Bericht von der Studi Poker Tour in Gießen
Am Sonntag, den 16.12. fand das achte und damit letzte Turnier der Studi Poker Tour in der Universitätsstadt Gießen statt. Hier hatten alle Giessener Studies, die immerhin 35 % der Gesamtbevölkerung ausmachen, die Gelegenheit, sich für das große deutschlandweite Online Finale auf Everestpoker.net zu qualifizieren. Als Austragungsort diente der Veranstaltungsraum des Mathematikums, dem ersten mathematischen Mitmachmuseum der Welt. Bis zum Beginn des Turniers fanden sich achtzig Spieler und Spielerinnen im Mathematikum ein und begaben sich an ihren zugelosten Platz. Nachdem das Turnier begonnen hatte, schaffte es Helmuth Hobert seine 1500 Chips noch vor der ersten Blinderhöhung unter die Leute zu verteilen. Er schied nach guten 13 Minuten aus. Danach ergab sich ein sehr ausgewogenes Spiel, bei dem zwar auch regelmäßig Teilnehmer rausflogen aber nur wenige wirklich unvorsichtig spielten. Doch die bereits ausgeschiedenen Spieler mussten nicht frühzeitig den Heimweg antreten, denn für diese startete noch ein Fun-Table mit einigen kleinen Sachpreisen.

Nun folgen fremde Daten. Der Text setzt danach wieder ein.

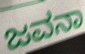
ಜವನಾ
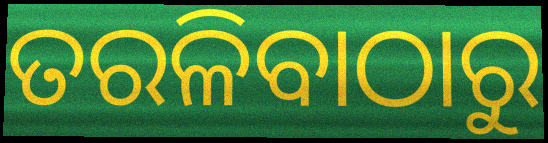
ତରଳିବାଠାରୁ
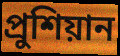
প্রুশিয়ান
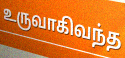
உருவாகிவந்த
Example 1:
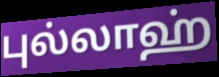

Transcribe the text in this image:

புல்லாஹ்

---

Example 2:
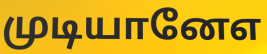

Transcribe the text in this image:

முடியானேஎ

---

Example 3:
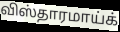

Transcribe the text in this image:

விஸ்தாரமாய்க்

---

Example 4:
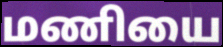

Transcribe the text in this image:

மணியை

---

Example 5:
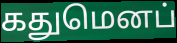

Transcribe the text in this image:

கதுமெனப்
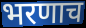
भरणाच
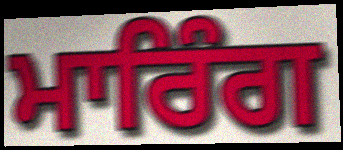
ਮਾਰਿੰਗ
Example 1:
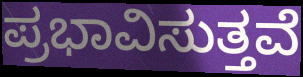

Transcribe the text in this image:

ಪ್ರಭಾವಿಸುತ್ತವೆ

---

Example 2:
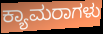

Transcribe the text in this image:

ಕ್ಯಾಮರಾಗಳು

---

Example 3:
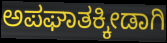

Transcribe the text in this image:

ಅಪಘಾತಕ್ಕೀಡಾಗಿ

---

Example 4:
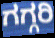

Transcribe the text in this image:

ಗಗ್ಗರಿ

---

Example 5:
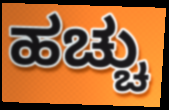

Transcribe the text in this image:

ಹಚ್ಚು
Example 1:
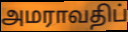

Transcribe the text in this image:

அமராவதிப்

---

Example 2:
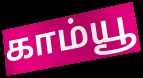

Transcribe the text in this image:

காம்யூ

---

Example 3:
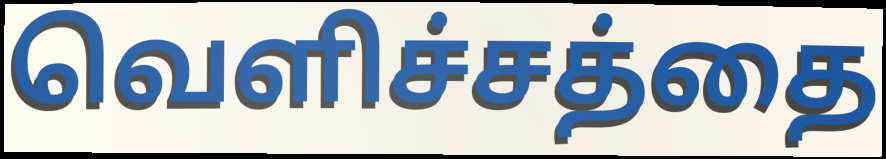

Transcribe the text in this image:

வெளிச்சத்தை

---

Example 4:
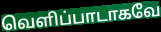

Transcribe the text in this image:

வெளிப்பாடாகவே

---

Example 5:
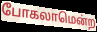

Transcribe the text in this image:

போகலாமென்ற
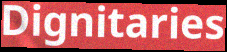
Dignitaries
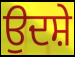
ਉਦਸ਼ੇ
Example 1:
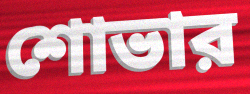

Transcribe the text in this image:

শোভার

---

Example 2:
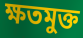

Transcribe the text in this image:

ক্ষতমুক্ত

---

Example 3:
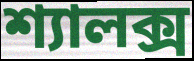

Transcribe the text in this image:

শ্যালক্স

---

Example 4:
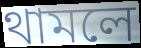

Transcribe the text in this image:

Im Hauptfeld standen dann nach einer weiteren Stunde bereits die zwanzig Qualifikanten für das Online Finale am 13.01. fest:
1 Alain Charlier
2 Maribel Soto Sobrino
3 Benjamin Illing
4 Florian Back
5 Knut Lademann
6 Stephanie Schulte
7 Patrick Märtens
8 Christian Eisen
9 Artur Hoffmann
10 Benjamin Sürig
11 Romy Thom
12 John Berg
13 Daniel Winkler
14 Paul Arnold
15 Matthias Schwarz
16 Alina Obermann
17 Markus Feige
18 David Grenda
19 Tilman Beye
20 Nils Knobloch
An den letzten beiden Tischen befanden sich in Gießen erfreulicherweise ungewöhnlich viele Spielerinnen. Vier der fünf gestarteten Teilnehmerinnen konnten sich für das Onlinefinale qualifizieren und zwei der Damen schafften es an den Final Table. Romy Thom verpasste den Final Table knapp und schied als Elfte mit K J gegen A K aus, da ihr Gegner schon im Flop das As traf und die letzten beiden Karten ihr kein Glück brachten. Als achtzehnter ging David Grenda, selbst Veranstalter von Pokerturnieren in Gießen, mit einem Set Buben gegen ein Set Asse vom Tisch. Florian Back, der bei einem durchschnittlichen Stack von 6000 Chips als Chipleader mit 20.400 Chips an den letzten beiden Tischen gestartet war konnte sich letztendlich den vierten Platz sichern und gewann damit einen Chipkoffer, leider aber noch keinen Pokal. Auf das Siegertreppchen schaffte es dagegen der derzeit als belgischer Erasmusstudent in Gießen studierende Alain Charlier vor Maribel Soto Sobrino und dem drittplatzierten Benjamin Illing.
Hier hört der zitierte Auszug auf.